Highlights

This paper shows how meaningful loss function visualizations can illustrate the way loss landscape geometry affects generalization error and trainability. This allowed the authors to explain some known facts about deep neural nets and provide key suggestions for network design and optimization.

Simple loss landscape visualization methods

The authors first describe two well-known methods to visualize a loss function \(L(\theta)\) where \(\theta\) are the weights of a neural network.

1D linear interpolation (1D visualization)

One simple way of visualizaing a loss function is to take two sets of weights \(\theta\) and \(\theta'\), interpolate it

\[\theta(\alpha)=(1-\alpha)\theta+\alpha\theta'\]

and then plot \(L(\theta(\alpha))\) for various values of \(\alpha\) between 0 and 1. This is useful to visualize the ‘'’flatness’’’ of a loss function.

Contour plots (2D visualization)

One can also choose a center point \(\theta^*\) as well as two direction vectors \(\delta\) and \(\eta\) and plot a 2D surface by choosing various positive and negative values of \(\alpha,\beta \in R\):

\[L(\theta^*+\alpha\delta+\beta\eta)\]

This typically results into plots such as the ones in Fig.1

Filter normalization for visualization.

Authors mention that one has to take into account the filter weights before to visualize a loss landscape otherwise comparision between different network configurations is impossible. The reasons being that a neural net with large weights may appear to have a smooth and slowly varying loss function. This is problematic considering that with batch norm and relu, one can multiply the weights by a non zero factor and still have the same function.

To remove this scaling effect, they plot the loss using filter-wise normalized directions. Given a random direction \(d\) (which is like \(\delta\) and \(\eta\) above), the elements of \(d\) are normalized as follows:

\[d_{ij} \leftarrow \frac{d_{ij}}{||d_{ij}||} ||\theta_{ij}||\]

where \(i\) is the i-th filter and \(j\) is the j-th layer.

Results

In figure 3, they show the loss landscape around the global minima when using a large and a small batch size with and without weight decay. They come to the conclusion that smaller batch size produces wider minima and lower error rate.

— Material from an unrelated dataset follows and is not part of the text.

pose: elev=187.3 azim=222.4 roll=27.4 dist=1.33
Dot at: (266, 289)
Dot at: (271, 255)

They also show in Fig.1, 5 and 6 that the absence of residual connexion leads to cramped loss landscapes with deep networks.


Conclusion

With this visualization method, the authors came to validate the following statements:

  • as networks become very deep, neural loss landscapes go from almost convex to very chaotic. Also, chaotic landscape = poor trainability and large generalization error
  • residual connections (ResNet, wideResNet, etc) and skip connections (DenseNet) enforces smooth landscapes
  • Sharp loss landscape = large generalization error.
  • Flat loss landscape = low generalization error.
  • the width of the global minima is inversely proportional to batch size.